= SS2 (classification) =

Les Autres sport classification

SS2 is a Les Autres sport classification ambulatory class for people with short stature. Eligible males have a standing height and arm length that added together are equal to or less than 200 centimetres (79 in). Eligible female have a standing height and arm length that added together are equal to or less than 190 centimetres (75 in). Internationally, governance for this sport is handled by IWAS, following the 2005 merger of ISMWSF and ISOD. Classification is handled nationally by relevant national organizations. People in this class can participate in a number of sports including athletics, swimming, and para-equestrian.

== Definition ==
SS2 is an Les Autres sports classification. This is a standing classification. Men in this class are 145 cm tall or less, with an arm length equal to or less than 66 cm. When their standing height and arm length are added together, the distance is equal to or less than 200 cm. For women in this class, the same measurements are 137 cm, 63 cm and 190 cm.

== Performance and physiology ==
There are generally two types of syndromes that cause short stature. One is disproportionate limb size on a normal size torso. The second is proportionate, where they are generally small for their average age. There are a variety of causes including skeletal dysplasia, chondrodystrophy, and growth hormone deficiencies. Short stature can cause a number of other disabilities including eye problems, joint defects, joint dislocation or limited range of movement.

== Governance ==
Les Autres sport classification was originally created and then governed by the International Sports Organization for the Disabled (ISOD). Currently, classification is overseen by IWAS, having taken over this role following the 2005 merger of ISMWSF and ISOD.
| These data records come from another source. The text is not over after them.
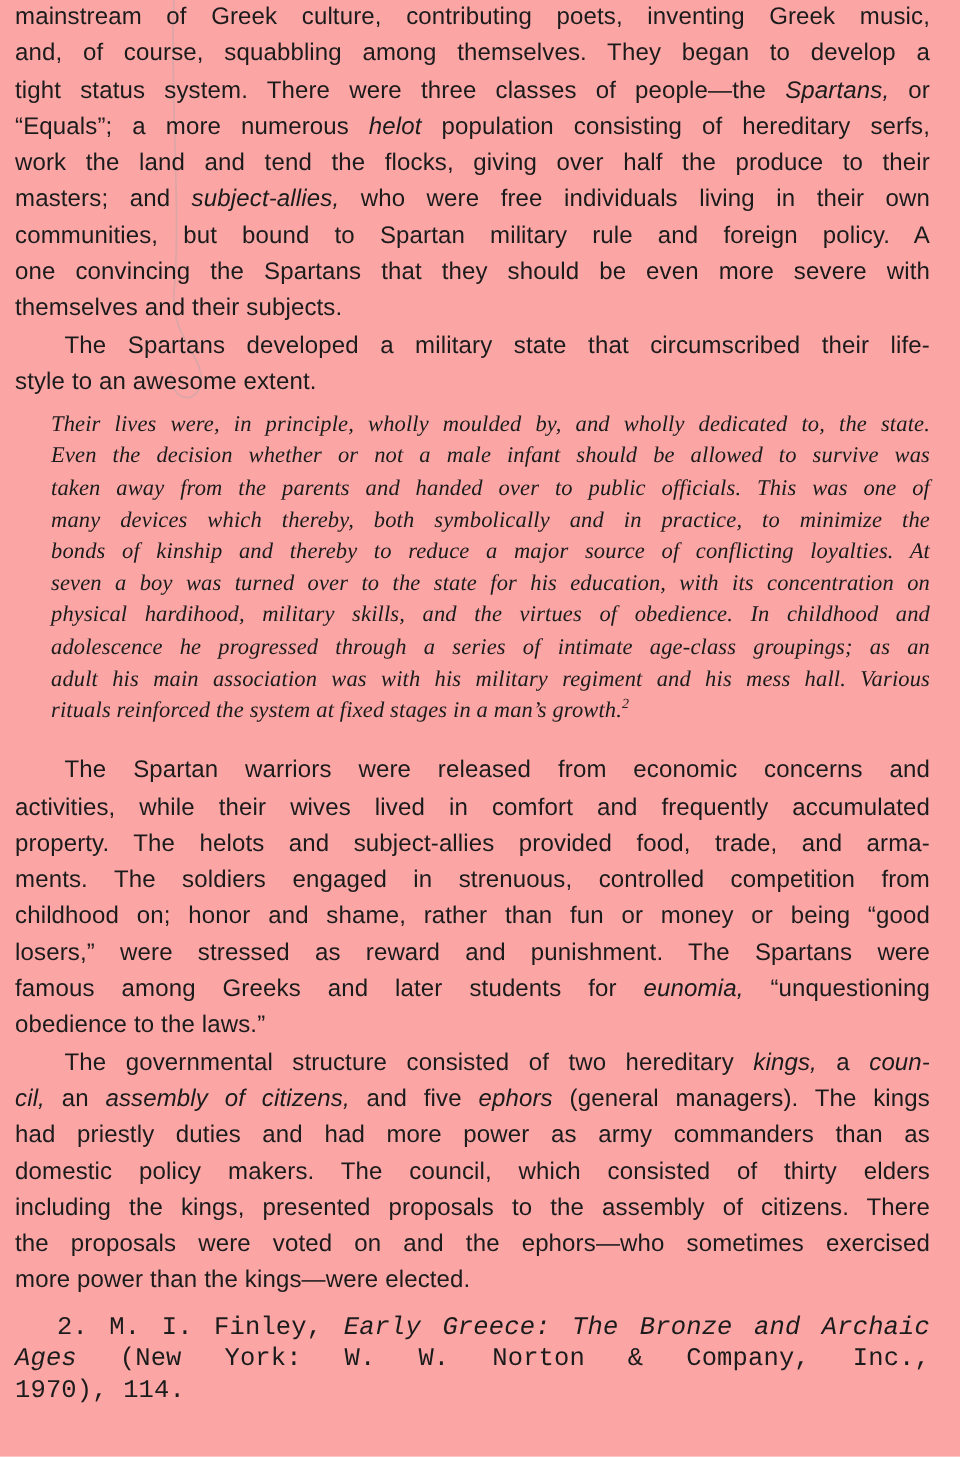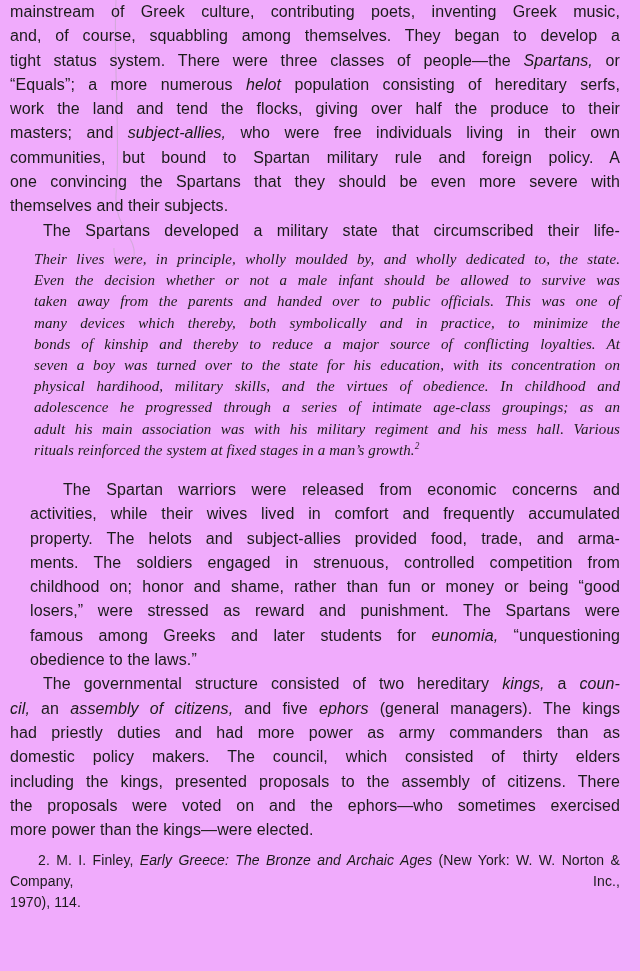--- a/index.html
+++ b/index.html
@@ -7,7 +7,7 @@
     position: relative;
     width: 640px;
     height: 971px;
-    background: #f0abfc;
+    background: #fca5a5;
     overflow: hidden;
     font-family: "Liberation Sans", sans-serif;
     color: #1b1b1b;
National sport organizations handle classification on the national level. In the United Kingdom, this is the British Amputee and Les Autres Sports Association. In the United States, this is the United States Les Autres Sports Association. The classification system used in the United States has generally matched the international norms, though in track in field there have been five wheelchair classes and five ambulatory classes for Les Autres sportspeople. In Australia, Wheelchair Sports Australia was the governing body for classification for Les Autres sportspeople, with Disability Sports Australia taking over the role following the 2003 merger of Australian Sports Organisation for the Disabled (ASOD), Cerebral Palsy Australian Sports and Recreation Federation (CPASRF) and Wheelchair Sports Australia (WSA).

== Sports ==

=== Athletics ===
The comparable SS2 class in IPC athletics is T41 and F41. In 2010, the IPC announced that they would release a new IPC Athletics Classification handbook that specifically dealt with physical impairments. This classification guide would be put into effect following the closing ceremony of the 2012 Summer Paralympics. One of these changes was creating a minimum age to compete in this class. Athletes needed to be at least 18 years old to compete. This was to prevent still growing children from competing in this class despite otherwise not having a disability.

=== Other sports ===
Powerlifting is one of the sports available to people in this class. Rather than be separated by disability type, people in this sport are separated based on weight classes. Swimming is another sport available to people in this class. SS1 swimmers may be found in several classes. These include S6. Another sport available to people in this class is para-equestrian. Because people in this class are often ambulant, LAF5 riders may be found in Grade 1 or Grade 4. Grade 1 is typically for people with cerebral palsy, les autres and spinal cord injuries who have severe levels of disability.